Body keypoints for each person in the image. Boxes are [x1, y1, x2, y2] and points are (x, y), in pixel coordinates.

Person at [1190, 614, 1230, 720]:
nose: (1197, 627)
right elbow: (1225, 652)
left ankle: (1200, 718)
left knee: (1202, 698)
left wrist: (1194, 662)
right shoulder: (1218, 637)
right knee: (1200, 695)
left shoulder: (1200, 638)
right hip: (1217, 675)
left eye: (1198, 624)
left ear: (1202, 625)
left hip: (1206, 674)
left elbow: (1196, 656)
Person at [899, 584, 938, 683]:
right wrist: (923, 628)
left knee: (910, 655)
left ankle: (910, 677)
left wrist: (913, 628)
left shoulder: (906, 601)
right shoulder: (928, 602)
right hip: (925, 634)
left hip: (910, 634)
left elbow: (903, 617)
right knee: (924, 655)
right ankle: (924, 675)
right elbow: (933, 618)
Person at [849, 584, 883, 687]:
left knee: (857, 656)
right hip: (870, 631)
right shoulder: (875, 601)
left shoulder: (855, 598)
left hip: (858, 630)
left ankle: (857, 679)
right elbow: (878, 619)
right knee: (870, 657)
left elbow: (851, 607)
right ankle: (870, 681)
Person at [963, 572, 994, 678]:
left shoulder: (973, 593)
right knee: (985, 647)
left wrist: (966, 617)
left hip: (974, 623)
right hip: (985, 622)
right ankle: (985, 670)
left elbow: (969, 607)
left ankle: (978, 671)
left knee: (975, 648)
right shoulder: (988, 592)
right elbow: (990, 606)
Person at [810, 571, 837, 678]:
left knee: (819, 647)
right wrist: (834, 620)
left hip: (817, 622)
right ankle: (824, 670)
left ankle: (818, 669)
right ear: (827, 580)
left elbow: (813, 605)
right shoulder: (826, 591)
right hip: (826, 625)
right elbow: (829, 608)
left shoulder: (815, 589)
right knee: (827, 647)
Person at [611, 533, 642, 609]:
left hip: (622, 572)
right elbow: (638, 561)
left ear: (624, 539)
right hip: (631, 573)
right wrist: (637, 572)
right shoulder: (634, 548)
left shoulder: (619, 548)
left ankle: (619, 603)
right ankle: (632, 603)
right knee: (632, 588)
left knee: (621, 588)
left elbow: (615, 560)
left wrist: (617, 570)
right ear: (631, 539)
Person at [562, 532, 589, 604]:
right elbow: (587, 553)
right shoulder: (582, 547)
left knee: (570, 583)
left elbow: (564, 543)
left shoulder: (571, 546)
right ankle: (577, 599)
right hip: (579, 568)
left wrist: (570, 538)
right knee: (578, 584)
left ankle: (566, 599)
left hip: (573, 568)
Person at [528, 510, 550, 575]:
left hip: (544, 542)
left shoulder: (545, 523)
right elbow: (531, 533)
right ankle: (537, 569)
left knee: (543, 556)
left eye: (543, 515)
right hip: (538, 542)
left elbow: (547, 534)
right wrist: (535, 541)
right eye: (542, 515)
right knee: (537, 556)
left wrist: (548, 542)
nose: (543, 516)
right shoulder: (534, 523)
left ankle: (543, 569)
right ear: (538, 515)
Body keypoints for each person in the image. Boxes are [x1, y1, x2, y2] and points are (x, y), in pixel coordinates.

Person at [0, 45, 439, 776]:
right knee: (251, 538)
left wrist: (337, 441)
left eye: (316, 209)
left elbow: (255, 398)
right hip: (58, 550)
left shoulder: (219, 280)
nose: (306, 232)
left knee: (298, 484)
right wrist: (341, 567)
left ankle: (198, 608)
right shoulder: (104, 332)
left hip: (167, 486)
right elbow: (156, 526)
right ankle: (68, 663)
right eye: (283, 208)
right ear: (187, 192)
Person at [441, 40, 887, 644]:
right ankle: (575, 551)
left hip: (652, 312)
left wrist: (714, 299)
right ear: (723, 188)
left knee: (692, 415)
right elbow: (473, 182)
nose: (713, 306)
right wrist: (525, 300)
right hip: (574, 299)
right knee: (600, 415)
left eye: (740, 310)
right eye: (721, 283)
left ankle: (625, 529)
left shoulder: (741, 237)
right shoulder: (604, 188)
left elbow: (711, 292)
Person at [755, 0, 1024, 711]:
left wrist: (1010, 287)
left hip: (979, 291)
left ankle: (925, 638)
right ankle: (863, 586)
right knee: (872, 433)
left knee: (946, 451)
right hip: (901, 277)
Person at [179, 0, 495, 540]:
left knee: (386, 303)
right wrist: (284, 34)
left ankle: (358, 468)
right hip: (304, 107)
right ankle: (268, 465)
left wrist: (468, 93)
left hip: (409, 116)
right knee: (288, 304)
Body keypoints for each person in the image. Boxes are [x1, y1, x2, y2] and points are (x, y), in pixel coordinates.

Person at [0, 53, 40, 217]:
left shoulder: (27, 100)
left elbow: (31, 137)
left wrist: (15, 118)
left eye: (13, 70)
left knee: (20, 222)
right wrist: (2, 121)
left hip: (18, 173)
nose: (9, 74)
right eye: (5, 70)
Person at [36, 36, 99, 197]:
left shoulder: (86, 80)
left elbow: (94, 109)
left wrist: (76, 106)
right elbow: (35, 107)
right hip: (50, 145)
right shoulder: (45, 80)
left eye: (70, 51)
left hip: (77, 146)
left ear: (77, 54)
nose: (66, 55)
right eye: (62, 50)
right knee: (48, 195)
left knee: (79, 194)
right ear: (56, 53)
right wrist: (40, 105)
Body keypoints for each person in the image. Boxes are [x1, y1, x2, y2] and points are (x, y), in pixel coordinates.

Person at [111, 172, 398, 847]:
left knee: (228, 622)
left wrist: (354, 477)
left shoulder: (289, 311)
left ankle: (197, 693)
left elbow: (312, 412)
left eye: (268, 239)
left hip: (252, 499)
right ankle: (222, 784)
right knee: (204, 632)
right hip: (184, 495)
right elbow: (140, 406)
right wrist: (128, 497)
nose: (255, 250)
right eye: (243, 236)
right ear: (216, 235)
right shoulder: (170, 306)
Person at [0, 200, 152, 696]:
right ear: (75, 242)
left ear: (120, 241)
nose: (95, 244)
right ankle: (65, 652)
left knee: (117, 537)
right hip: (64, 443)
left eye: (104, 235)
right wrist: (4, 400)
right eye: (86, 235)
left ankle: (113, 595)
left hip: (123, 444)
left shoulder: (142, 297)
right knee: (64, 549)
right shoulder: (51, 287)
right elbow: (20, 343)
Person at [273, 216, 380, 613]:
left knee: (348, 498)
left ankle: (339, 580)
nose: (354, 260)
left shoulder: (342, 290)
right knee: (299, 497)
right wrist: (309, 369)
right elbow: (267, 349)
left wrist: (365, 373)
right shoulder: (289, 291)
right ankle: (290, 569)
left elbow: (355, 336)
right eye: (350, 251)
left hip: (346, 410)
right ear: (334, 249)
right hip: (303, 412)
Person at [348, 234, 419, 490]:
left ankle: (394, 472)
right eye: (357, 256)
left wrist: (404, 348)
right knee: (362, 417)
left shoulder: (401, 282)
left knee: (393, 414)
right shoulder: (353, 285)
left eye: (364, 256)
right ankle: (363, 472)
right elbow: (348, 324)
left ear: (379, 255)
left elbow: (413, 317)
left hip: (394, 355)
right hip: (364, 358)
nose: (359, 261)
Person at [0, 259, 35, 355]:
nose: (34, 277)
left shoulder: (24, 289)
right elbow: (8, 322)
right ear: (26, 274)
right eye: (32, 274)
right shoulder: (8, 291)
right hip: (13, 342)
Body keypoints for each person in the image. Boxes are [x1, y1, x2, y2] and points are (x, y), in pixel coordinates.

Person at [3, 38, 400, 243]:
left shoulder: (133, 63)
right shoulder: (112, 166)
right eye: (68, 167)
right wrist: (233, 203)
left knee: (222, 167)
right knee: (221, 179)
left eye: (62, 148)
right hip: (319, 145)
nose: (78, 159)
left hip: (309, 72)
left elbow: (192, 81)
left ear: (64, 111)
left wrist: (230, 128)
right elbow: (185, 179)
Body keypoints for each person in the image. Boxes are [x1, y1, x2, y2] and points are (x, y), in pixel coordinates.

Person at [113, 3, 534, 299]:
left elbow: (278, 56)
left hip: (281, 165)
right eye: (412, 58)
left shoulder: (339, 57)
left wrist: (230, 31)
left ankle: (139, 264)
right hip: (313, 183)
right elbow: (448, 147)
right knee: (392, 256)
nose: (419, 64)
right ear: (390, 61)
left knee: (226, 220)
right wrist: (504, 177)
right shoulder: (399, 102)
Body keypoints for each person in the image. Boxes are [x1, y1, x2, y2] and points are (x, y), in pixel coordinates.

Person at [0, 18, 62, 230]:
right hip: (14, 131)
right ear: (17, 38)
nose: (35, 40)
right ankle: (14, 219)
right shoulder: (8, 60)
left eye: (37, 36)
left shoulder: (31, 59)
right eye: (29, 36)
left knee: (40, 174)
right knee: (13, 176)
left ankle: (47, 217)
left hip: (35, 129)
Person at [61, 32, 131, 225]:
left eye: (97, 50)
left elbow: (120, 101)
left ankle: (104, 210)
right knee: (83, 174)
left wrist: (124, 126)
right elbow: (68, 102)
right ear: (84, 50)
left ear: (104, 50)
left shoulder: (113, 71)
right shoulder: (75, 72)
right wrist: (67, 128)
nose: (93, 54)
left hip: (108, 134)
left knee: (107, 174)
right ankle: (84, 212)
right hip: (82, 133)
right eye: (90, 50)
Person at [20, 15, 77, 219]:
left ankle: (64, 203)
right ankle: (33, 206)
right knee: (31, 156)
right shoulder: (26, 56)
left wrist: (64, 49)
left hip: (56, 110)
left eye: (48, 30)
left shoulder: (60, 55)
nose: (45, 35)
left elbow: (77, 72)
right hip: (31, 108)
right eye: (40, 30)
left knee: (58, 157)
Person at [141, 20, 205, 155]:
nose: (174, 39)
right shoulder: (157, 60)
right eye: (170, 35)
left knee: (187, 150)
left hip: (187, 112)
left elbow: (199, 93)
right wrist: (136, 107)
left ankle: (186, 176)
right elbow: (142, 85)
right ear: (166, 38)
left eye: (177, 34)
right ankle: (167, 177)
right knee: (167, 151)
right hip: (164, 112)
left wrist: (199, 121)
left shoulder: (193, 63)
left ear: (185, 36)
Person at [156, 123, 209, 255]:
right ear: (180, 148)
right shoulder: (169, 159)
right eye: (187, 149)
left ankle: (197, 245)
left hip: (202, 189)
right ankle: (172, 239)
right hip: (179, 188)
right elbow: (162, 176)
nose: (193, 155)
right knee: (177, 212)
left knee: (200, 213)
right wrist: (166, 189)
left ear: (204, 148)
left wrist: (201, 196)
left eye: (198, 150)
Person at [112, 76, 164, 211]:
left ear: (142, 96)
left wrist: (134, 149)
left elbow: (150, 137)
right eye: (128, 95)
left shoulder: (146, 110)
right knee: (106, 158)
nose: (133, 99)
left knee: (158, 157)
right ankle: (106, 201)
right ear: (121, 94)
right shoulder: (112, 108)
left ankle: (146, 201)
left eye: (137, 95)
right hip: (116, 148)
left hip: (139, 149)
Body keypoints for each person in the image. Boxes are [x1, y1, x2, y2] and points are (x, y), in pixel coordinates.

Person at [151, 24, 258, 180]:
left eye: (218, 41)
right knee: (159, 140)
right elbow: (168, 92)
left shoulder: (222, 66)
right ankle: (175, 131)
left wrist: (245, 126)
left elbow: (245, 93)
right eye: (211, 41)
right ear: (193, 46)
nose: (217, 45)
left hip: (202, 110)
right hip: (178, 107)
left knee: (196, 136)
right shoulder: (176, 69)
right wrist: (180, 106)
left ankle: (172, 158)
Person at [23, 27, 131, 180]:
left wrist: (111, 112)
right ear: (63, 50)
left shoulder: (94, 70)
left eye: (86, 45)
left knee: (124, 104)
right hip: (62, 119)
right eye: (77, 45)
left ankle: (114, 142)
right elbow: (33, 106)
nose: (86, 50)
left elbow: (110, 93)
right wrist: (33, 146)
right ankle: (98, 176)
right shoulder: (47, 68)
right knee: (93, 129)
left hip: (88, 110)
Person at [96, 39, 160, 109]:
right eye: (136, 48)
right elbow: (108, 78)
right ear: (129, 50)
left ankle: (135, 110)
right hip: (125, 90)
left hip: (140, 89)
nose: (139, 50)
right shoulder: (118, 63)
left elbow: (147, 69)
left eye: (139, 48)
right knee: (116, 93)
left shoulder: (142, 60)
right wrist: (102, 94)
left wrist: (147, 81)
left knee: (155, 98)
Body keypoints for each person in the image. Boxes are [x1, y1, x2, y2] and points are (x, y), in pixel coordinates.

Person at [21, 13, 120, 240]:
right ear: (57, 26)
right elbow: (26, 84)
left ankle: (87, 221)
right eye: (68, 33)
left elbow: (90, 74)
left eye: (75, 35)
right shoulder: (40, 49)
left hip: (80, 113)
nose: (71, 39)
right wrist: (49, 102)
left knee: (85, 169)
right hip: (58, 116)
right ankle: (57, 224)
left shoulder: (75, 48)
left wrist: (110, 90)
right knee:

•••••

_WORK REQUEST_
Reproduce exactly, and only, the part of the listing above that begins at the line with "left eye: (86, 45)" and goes on through the line with "left eye: (139, 48)".

_SOLUTION TO THIS TASK_
left eye: (86, 45)
left knee: (124, 104)
right hip: (62, 119)
right eye: (77, 45)
left ankle: (114, 142)
right elbow: (33, 106)
nose: (86, 50)
left elbow: (110, 93)
right wrist: (33, 146)
right ankle: (98, 176)
right shoulder: (47, 68)
right knee: (93, 129)
left hip: (88, 110)
Person at [96, 39, 160, 109]:
right eye: (136, 48)
right elbow: (108, 78)
right ear: (129, 50)
left ankle: (135, 110)
right hip: (125, 90)
left hip: (140, 89)
nose: (139, 50)
right shoulder: (118, 63)
left elbow: (147, 69)
left eye: (139, 48)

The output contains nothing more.